For most student athletes, playing for their high school team is a path that can help them reach opportunities like playing for their dream college, or even guide them into going pro for their sport. While this may be true for most sports like basketball, football, and tennis, this isn’t the case for boys’ volleyball in our state. 

In general, men’s volleyball isn’t that popular in the west as it is in other parts of the world such as Asia; this remains true especially in high schools, where according to a National Federation of State High Schools Associations (NFHS) survey, for every male competing in high school volleyball, more than eight females are participating. This, however, doesn’t stop interest in boys’ volleyball from increasing throughout recent years, with the sport being featured more in the media which inspires young athletes to keep playing.

The lack of this sport in our state however is much more due to unpopularity. “Boys volleyball is not a sport the state high school organization Washington Interscholastic Activities Association (WIAA) recognizes,” said school Athletic Director Joann Fukuma. “Some school districts have “club” volleyball for boys, but we do not. Other sports like water polo and lacrosse have outside organizations that have met with a staff member on campus to assist with starting a club.”

Tien Duong, junior, organized the Shorewood High School Volleyball Tournament, an open tournament which was held on campus on the day before Veterans Day. In the event, any student was able to participate and form their own teams and compete.

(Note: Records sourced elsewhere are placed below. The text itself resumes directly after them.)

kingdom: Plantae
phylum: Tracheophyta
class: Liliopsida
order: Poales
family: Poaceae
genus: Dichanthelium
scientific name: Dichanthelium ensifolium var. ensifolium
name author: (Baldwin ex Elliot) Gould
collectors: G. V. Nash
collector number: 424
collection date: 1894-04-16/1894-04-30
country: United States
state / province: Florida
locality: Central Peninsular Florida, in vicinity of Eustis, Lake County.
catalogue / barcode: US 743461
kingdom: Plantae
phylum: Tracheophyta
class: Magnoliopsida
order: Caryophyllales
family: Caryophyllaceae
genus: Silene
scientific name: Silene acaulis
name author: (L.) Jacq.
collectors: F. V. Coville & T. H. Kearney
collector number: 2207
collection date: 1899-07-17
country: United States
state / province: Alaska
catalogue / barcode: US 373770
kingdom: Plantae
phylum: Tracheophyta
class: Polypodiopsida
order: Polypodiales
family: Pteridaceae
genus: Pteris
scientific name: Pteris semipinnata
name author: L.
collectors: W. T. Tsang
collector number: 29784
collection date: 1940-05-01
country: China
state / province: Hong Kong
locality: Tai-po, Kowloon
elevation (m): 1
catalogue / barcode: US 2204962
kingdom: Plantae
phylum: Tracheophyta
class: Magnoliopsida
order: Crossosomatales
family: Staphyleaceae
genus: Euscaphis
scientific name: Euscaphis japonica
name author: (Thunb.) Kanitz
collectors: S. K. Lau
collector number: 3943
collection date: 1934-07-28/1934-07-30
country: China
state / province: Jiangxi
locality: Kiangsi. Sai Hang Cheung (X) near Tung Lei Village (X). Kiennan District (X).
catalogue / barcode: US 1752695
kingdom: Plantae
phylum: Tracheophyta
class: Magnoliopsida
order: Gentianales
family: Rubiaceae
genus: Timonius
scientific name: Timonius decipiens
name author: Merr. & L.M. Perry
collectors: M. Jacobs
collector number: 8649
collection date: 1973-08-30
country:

After watching the tournament, talks about a boys volleyball club arose again as people saw the performance of the mostly male teams. Duong, who was also part of the team who won the whole tournament, agreed that forming a boys’ volleyball club can be a good idea. “I think the school should deserve one since a lot of people enjoy the sport and it was a great turn out,” said Duong.

Sebastien Villanueva, junior, played in the open tournament and was part of the winning team. 

“I think it’s dumb how volleyball is seen as a “girl sport.” It’s something that everyone should be able to play and enjoy,” Villaneuva said. 

While a boys’ volleyball club can be a lot of fun for the school, this won’t give dedicated athletes who want to play volleyball an opportunity in the long run, which might lead to them spending less time on the club and more on sports that matter for their career. 

“I want to [make a boys’ volleyball team], but it is a lot of work and I feel like even if I do make one, we won’t have that many people joining because of [other sports]…If it was just a generalized club for volleyball it could be a good idea, but no teacher wants to spend the time watching since they’re busy,” said Duong, explaining why a boys’ volleyball club might not be worth forming. 

This doesn’t shut down the idea of a boys’ volleyball club. 

Said Fukuma: “If a group wants to start a club at Shorewood, they can. I have gym space available in the spring season. I came from Las Vegas, Nevada and in the Clark County School District, we had boys’ volleyball in the spring and it was amazing.”